Das letzte Fest des Lebens ist gefeiert: Mit einer apokalyptischen Zirkusshow unter dem Motto "United in Diversity" mit Happy End im Land jenseits des Regenbogens verabschiedete sich Gründer Gery Keszler am Samstagabend beim letzten Life Ball im Wiener Rathaus von seinen Besuchern. Bürgermeister Michael Ludwig(SPÖ) sprach sich dafür aus, dass die "Idee des Life Balls" weiter bestehen muss.

Gegen die Stille der Arroganz

"Der Life Ball ist eine Erfindung von so vielen Herzen", sagte Keszler in seiner tränenerstickter Rede.

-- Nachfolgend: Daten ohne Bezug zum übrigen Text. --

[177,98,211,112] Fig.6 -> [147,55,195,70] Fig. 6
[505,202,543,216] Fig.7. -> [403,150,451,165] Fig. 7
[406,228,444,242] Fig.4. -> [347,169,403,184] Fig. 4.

Das Event sei "gegen die Stille der Arroganz ein Chor der Lebendigkeit. "Wir haben einen Leuchtturm der Lebensfreude gebaut." Keszler versprach: "Wir werden uns hier, am Wiener Rathausplatz, wiedersehen: wenn es das Ende von Aids zu feiern gibt. Das Leben darf siegen."

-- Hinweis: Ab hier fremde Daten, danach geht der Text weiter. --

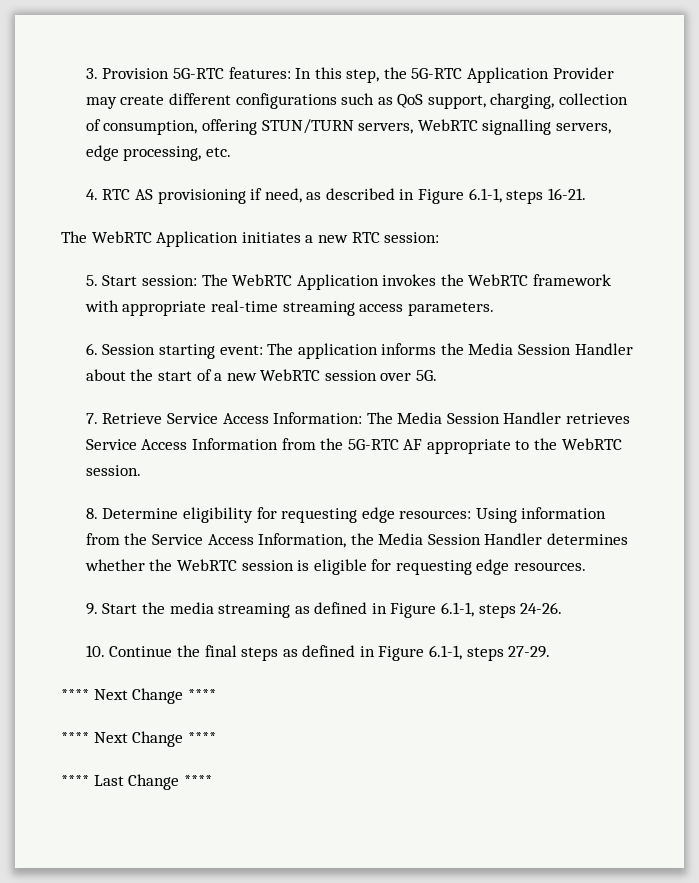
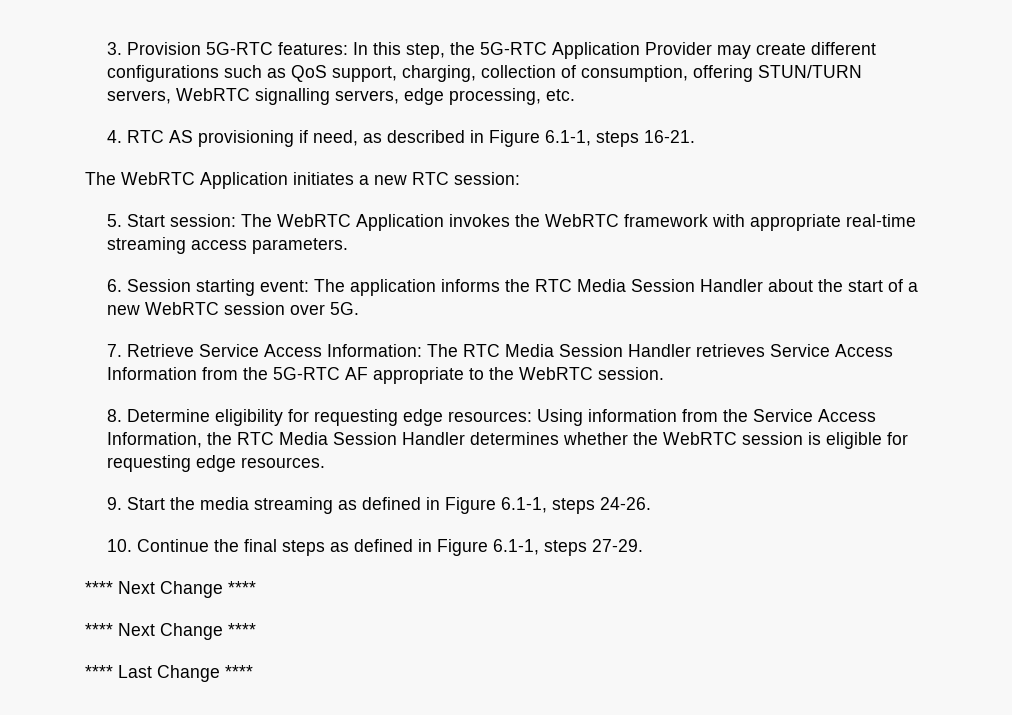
(464, 349) none -> [534,279,572,292] RTC
(393, 418) none -> [462,344,500,357] RTC
(374, 539) none -> [236,432,274,445] RTC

Der Auftakt der Abschiedsshow war dunkel: Nach der Verzweiflungs-Arie Bajazzo aus "I Pagliacci" gesungen von Piotr Beczala zog eine Gruppe von Horrorclowns, Freaks und Zirkusartisten gemeinsam mit den Debütanten mit Clownsköpfen über den Roten Teppich in Richtung Bühne. Begleitet wurden sie von Conchita Wurst in einer Rocky-Horror-Picture-Show-Variante eines Zirkusdirektors - samt Tiefschutz mit Nieten. "Ja, die menschliche Spezies treibt wunderbare Blüten. Sehen Sie das Leben in all seiner Pracht", begrüßte der Direktor die Gäste.

Kurzer Stromausfall

Nach einem kurzen Stromausfall änderte sich die Stimmung: Nachdem Keala Settle mit der Outcast-Hymne "This is me" noch einmal die Botschaft von Toleranz und Gleichberechtigung in die Menge geschrien hat, erinnerte der Life Ball an die Stonewall-Aufständein New York , den Startpunkt der Lesben- und Schwulenbewegung vor 50 Jahren. Dann dominierten die Regenbogenfarben den Abend - auch da in Wien derzeit EuroPride, das größte Event der europäischen LGBTIQ-Community, stattfindet.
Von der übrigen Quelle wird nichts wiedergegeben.